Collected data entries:
^^^^
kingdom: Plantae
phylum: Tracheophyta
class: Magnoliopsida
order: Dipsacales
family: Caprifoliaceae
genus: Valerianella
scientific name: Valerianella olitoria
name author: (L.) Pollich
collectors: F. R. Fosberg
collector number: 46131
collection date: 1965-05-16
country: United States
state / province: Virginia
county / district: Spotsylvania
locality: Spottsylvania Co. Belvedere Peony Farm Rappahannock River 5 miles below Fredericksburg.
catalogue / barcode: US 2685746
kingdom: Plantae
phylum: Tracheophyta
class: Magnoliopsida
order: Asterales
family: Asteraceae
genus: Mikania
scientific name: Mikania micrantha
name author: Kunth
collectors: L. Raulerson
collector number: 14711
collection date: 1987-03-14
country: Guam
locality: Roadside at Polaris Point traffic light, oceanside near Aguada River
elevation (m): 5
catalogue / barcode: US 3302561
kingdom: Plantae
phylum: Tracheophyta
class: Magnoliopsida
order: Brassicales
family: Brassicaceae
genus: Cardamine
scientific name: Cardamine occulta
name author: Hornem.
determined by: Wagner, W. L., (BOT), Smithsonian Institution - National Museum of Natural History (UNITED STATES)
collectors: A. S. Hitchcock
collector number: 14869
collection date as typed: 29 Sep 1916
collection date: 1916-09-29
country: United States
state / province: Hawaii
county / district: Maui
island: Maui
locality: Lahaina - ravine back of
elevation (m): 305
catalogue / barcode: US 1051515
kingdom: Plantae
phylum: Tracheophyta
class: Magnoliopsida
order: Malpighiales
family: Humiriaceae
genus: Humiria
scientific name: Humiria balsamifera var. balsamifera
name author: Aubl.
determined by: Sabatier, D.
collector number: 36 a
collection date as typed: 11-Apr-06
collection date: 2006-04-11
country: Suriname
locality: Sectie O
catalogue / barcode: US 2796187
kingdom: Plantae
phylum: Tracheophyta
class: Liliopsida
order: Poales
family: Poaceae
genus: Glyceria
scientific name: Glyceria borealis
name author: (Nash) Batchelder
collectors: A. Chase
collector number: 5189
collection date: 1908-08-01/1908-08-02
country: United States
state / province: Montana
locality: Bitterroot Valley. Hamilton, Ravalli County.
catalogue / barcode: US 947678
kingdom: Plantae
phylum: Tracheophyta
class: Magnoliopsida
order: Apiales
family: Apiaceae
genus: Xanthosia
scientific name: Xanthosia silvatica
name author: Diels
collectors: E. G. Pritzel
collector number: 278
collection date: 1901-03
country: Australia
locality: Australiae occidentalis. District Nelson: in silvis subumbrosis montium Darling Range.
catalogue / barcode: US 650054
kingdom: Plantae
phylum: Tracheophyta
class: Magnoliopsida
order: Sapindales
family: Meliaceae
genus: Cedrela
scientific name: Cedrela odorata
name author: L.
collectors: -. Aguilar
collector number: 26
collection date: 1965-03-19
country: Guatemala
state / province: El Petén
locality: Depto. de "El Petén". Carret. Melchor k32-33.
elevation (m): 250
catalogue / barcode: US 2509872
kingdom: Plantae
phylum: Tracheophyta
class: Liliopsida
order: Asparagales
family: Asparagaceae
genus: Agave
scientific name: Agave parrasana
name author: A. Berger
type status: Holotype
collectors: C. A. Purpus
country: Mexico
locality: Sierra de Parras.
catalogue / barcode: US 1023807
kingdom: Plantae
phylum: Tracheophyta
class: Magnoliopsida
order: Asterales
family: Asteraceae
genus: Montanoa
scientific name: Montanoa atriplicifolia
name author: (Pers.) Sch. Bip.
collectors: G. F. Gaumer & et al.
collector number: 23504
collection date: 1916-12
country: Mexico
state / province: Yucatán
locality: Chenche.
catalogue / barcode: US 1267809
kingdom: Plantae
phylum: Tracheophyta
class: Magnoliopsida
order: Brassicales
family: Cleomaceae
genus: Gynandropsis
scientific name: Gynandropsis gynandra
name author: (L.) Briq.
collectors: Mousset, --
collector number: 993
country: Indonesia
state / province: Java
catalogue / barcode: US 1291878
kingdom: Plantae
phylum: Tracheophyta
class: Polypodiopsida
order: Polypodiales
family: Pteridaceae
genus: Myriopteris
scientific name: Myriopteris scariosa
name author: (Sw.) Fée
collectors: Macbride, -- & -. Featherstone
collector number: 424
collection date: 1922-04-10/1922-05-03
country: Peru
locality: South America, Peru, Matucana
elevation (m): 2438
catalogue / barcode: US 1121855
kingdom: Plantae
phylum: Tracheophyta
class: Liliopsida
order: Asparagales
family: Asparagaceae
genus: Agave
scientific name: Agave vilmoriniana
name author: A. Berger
^^^^
Set task> Please convert the collected data entries above into a JSON list of strings, with one string per line and blank lines omitted.

Response below>
[
  "kingdom: Plantae",
  "phylum: Tracheophyta",
  "class: Magnoliopsida",
  "order: Dipsacales",
  "family: Caprifoliaceae",
  "genus: Valerianella",
  "scientific name: Valerianella olitoria",
  "name author: (L.) Pollich",
  "collectors: F. R. Fosberg",
  "collector number: 46131",
  "collection date: 1965-05-16",
  "country: United States",
  "state / province: Virginia",
  "county / district: Spotsylvania",
  "locality: Spottsylvania Co. Belvedere Peony Farm Rappahannock River 5 miles below Fredericksburg.",
  "catalogue / barcode: US 2685746",
  "kingdom: Plantae",
  "phylum: Tracheophyta",
  "class: Magnoliopsida",
  "order: Asterales",
  "family: Asteraceae",
  "genus: Mikania",
  "scientific name: Mikania micrantha",
  "name author: Kunth",
  "collectors: L. Raulerson",
  "collector number: 14711",
  "collection date: 1987-03-14",
  "country: Guam",
  "locality: Roadside at Polaris Point traffic light, oceanside near Aguada River",
  "elevation (m): 5",
  "catalogue / barcode: US 3302561",
  "kingdom: Plantae",
  "phylum: Tracheophyta",
  "class: Magnoliopsida",
  "order: Brassicales",
  "family: Brassicaceae",
  "genus: Cardamine",
  "scientific name: Cardamine occulta",
  "name author: Hornem.",
  "determined by: Wagner, W. L., (BOT), Smithsonian Institution - National Museum of Natural History (UNITED STATES)",
  "collectors: A. S. Hitchcock",
  "collector number: 14869",
  "collection date as typed: 29 Sep 1916",
  "collection date: 1916-09-29",
  "country: United States",
  "state / province: Hawaii",
  "county / district: Maui",
  "island: Maui",
  "locality: Lahaina - ravine back of",
  "elevation (m): 305",
  "catalogue / barcode: US 1051515",
  "kingdom: Plantae",
  "phylum: Tracheophyta",
  "class: Magnoliopsida",
  "order: Malpighiales",
  "family: Humiriaceae",
  "genus: Humiria",
  "scientific name: Humiria balsamifera var. balsamifera",
  "name author: Aubl.",
  "determined by: Sabatier, D.",
  "collector number: 36 a",
  "collection date as typed: 11-Apr-06",
  "collection date: 2006-04-11",
  "country: Suriname",
  "locality: Sectie O",
  "catalogue / barcode: US 2796187",
  "kingdom: Plantae",
  "phylum: Tracheophyta",
  "class: Liliopsida",
  "order: Poales",
  "family: Poaceae",
  "genus: Glyceria",
  "scientific name: Glyceria borealis",
  "name author: (Nash) Batchelder",
  "collectors: A. Chase",
  "collector number: 5189",
  "collection date: 1908-08-01/1908-08-02",
  "country: United States",
  "state / province: Montana",
  "locality: Bitterroot Valley. Hamilton, Ravalli County.",
  "catalogue / barcode: US 947678",
  "kingdom: Plantae",
  "phylum: Tracheophyta",
  "class: Magnoliopsida",
  "order: Apiales",
  "family: Apiaceae",
  "genus: Xanthosia",
  "scientific name: Xanthosia silvatica",
  "name author: Diels",
  "collectors: E. G. Pritzel",
  "collector number: 278",
  "collection date: 1901-03",
  "country: Australia",
  "locality: Australiae occidentalis. District Nelson: in silvis subumbrosis montium Darling Range.",
  "catalogue / barcode: US 650054",
  "kingdom: Plantae",
  "phylum: Tracheophyta",
  "class: Magnoliopsida",
  "order: Sapindales",
  "family: Meliaceae",
  "genus: Cedrela",
  "scientific name: Cedrela odorata",
  "name author: L.",
  "collectors: -. Aguilar",
  "collector number: 26",
  "collection date: 1965-03-19",
  "country: Guatemala",
  "state / province: El Petén",
  "locality: Depto. de \"El Petén\". Carret. Melchor k32-33.",
  "elevation (m): 250",
  "catalogue / barcode: US 2509872",
  "kingdom: Plantae",
  "phylum: Tracheophyta",
  "class: Liliopsida",
  "order: Asparagales",
  "family: Asparagaceae",
  "genus: Agave",
  "scientific name: Agave parrasana",
  "name author: A. Berger",
  "type status: Holotype",
  "collectors: C. A. Purpus",
  "country: Mexico",
  "locality: Sierra de Parras.",
  "catalogue / barcode: US 1023807",
  "kingdom: Plantae",
  "phylum: Tracheophyta",
  "class: Magnoliopsida",
  "order: Asterales",
  "family: Asteraceae",
  "genus: Montanoa",
  "scientific name: Montanoa atriplicifolia",
  "name author: (Pers.) Sch. Bip.",
  "collectors: G. F. Gaumer & et al.",
  "collector number: 23504",
  "collection date: 1916-12",
  "country: Mexico",
  "state / province: Yucatán",
  "locality: Chenche.",
  "catalogue / barcode: US 1267809",
  "kingdom: Plantae",
  "phylum: Tracheophyta",
  "class: Magnoliopsida",
  "order: Brassicales",
  "family: Cleomaceae",
  "genus: Gynandropsis",
  "scientific name: Gynandropsis gynandra",
  "name author: (L.) Briq.",
  "collectors: Mousset, --",
  "collector number: 993",
  "country: Indonesia",
  "state / province: Java",
  "catalogue / barcode: US 1291878",
  "kingdom: Plantae",
  "phylum: Tracheophyta",
  "class: Polypodiopsida",
  "order: Polypodiales",
  "family: Pteridaceae",
  "genus: Myriopteris",
  "scientific name: Myriopteris scariosa",
  "name author: (Sw.) Fée",
  "collectors: Macbride, -- & -. Featherstone",
  "collector number: 424",
  "collection date: 1922-04-10/1922-05-03",
  "country: Peru",
  "locality: South America, Peru, Matucana",
  "elevation (m): 2438",
  "catalogue / barcode: US 1121855",
  "kingdom: Plantae",
  "phylum: Tracheophyta",
  "class: Liliopsida",
  "order: Asparagales",
  "family: Asparagaceae",
  "genus: Agave",
  "scientific name: Agave vilmoriniana",
  "name author: A. Berger"
]